*** WORKING DATA ***

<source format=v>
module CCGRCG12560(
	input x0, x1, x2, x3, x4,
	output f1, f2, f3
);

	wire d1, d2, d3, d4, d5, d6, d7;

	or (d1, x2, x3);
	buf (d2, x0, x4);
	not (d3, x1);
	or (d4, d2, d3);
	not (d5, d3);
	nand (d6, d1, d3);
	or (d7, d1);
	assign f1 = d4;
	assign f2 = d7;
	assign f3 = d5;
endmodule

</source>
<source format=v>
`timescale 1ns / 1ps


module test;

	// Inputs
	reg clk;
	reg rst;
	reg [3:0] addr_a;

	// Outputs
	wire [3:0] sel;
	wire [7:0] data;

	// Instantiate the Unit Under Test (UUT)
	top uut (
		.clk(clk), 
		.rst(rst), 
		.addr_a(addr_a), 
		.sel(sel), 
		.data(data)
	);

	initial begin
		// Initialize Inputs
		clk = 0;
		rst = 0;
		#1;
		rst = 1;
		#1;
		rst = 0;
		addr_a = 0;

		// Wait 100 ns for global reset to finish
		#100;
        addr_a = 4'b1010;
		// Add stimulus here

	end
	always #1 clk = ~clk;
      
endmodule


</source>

*** End of WORKING DATA ***
*** WORKING DATA ***

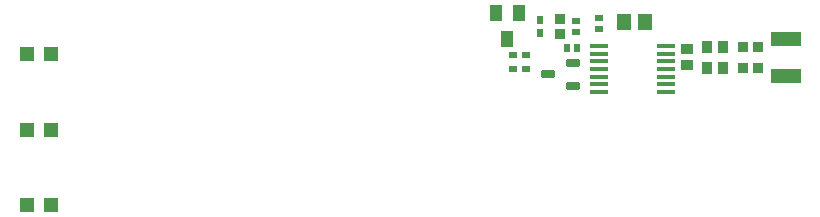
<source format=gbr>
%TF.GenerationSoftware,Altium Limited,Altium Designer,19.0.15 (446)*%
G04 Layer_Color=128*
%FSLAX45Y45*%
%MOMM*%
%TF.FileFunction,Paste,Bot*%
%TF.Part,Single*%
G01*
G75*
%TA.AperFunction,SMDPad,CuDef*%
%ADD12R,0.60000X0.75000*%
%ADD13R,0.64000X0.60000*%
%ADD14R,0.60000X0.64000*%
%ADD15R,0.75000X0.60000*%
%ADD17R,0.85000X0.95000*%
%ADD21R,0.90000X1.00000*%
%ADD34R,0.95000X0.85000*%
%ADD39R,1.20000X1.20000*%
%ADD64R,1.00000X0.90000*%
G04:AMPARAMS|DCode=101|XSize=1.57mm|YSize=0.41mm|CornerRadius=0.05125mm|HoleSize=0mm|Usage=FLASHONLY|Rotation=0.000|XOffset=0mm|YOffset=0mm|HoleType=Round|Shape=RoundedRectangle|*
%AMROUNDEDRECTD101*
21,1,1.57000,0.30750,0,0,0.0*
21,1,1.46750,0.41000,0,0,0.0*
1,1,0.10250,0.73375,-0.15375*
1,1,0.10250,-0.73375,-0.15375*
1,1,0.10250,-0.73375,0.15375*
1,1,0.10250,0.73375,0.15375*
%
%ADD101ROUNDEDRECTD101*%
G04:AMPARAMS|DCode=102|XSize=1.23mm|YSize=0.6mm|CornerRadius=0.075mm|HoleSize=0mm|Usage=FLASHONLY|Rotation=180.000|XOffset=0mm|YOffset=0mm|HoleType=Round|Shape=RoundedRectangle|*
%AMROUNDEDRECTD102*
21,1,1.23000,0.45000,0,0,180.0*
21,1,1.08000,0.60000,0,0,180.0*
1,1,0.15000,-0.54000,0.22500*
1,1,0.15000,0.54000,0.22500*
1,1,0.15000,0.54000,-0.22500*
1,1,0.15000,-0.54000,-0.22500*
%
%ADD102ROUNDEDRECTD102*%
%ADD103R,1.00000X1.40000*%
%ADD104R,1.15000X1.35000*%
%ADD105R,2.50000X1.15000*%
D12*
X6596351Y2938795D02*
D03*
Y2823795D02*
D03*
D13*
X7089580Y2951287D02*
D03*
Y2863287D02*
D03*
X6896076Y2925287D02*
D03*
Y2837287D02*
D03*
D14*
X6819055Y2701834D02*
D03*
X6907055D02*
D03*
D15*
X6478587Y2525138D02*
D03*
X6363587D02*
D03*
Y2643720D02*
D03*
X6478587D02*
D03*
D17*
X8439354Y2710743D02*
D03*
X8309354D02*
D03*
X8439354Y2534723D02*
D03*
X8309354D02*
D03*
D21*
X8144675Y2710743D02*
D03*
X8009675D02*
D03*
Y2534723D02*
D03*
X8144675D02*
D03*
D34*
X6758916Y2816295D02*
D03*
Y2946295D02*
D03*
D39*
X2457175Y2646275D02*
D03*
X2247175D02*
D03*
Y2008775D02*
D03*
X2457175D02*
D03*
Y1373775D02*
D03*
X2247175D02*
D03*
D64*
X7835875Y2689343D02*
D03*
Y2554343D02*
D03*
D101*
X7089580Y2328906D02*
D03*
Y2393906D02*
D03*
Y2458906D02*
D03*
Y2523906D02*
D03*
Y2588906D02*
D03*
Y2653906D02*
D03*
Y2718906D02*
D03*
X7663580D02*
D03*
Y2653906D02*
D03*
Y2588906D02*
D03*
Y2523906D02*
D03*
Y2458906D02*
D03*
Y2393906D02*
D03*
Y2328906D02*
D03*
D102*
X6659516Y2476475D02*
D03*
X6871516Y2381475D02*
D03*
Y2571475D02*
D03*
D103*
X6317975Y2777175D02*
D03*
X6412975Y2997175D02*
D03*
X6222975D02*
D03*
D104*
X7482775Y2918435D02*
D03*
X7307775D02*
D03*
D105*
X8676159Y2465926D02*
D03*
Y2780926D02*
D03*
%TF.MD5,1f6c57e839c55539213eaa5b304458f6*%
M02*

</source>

*** End of WORKING DATA ***
*** WORKING DATA ***

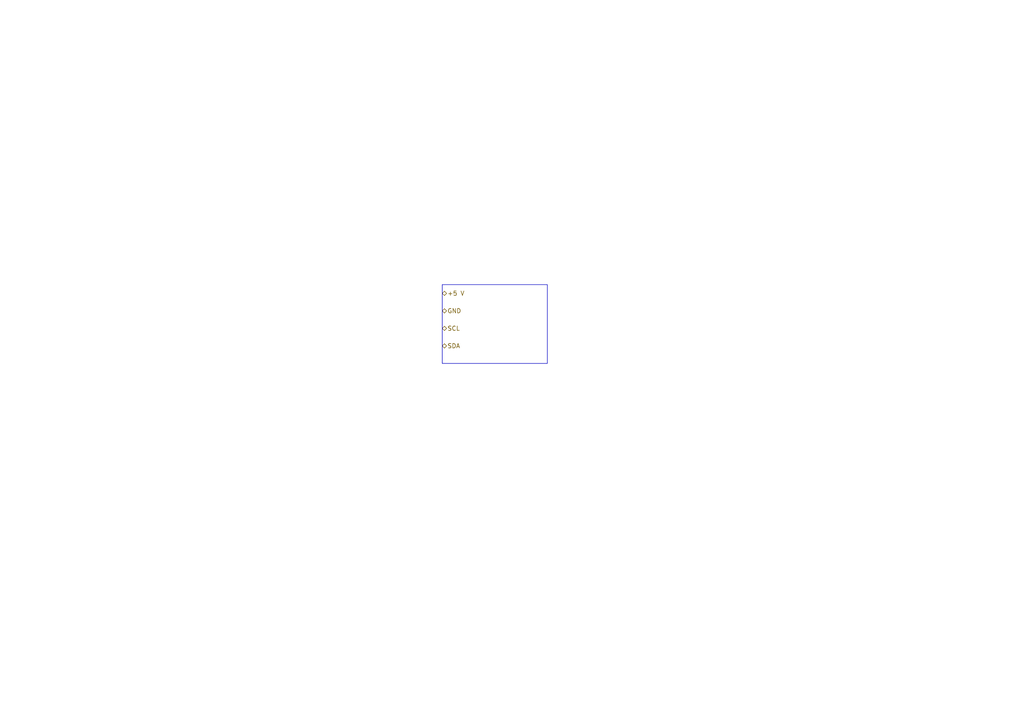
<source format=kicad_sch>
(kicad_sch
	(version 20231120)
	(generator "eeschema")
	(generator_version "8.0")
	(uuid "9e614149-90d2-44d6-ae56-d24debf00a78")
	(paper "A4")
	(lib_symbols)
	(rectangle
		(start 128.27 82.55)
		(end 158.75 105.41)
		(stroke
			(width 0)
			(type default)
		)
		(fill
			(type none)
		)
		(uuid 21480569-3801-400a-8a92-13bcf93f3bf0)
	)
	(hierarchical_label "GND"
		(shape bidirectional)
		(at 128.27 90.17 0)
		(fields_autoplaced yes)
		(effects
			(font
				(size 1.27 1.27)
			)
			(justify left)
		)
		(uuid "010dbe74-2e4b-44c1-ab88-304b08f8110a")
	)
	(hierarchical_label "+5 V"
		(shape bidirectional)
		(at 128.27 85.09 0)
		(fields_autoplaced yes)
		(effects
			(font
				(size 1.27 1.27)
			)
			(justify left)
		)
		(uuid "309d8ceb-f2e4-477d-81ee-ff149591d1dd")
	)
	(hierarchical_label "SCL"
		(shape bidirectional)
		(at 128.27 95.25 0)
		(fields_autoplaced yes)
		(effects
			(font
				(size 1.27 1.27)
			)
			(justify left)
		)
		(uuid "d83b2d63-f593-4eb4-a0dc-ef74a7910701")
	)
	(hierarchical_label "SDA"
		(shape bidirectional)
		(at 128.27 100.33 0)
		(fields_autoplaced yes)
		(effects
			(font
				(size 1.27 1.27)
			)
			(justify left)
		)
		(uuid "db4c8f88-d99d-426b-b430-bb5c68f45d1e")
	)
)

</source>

*** End of WORKING DATA ***

» WORK TO COMPLETE:
A complete answer lists each line of the data that holds the word "FLASHONLY".

» RESPONSE TO THIS EXERCISE:
G04:AMPARAMS|DCode=101|XSize=1.57mm|YSize=0.41mm|CornerRadius=0.05125mm|HoleSize=0mm|Usage=FLASHONLY|Rotation=0.000|XOffset=0mm|YOffset=0mm|HoleType=Round|Shape=RoundedRectangle|*
G04:AMPARAMS|DCode=102|XSize=1.23mm|YSize=0.6mm|CornerRadius=0.075mm|HoleSize=0mm|Usage=FLASHONLY|Rotation=180.000|XOffset=0mm|YOffset=0mm|HoleType=Round|Shape=RoundedRectangle|*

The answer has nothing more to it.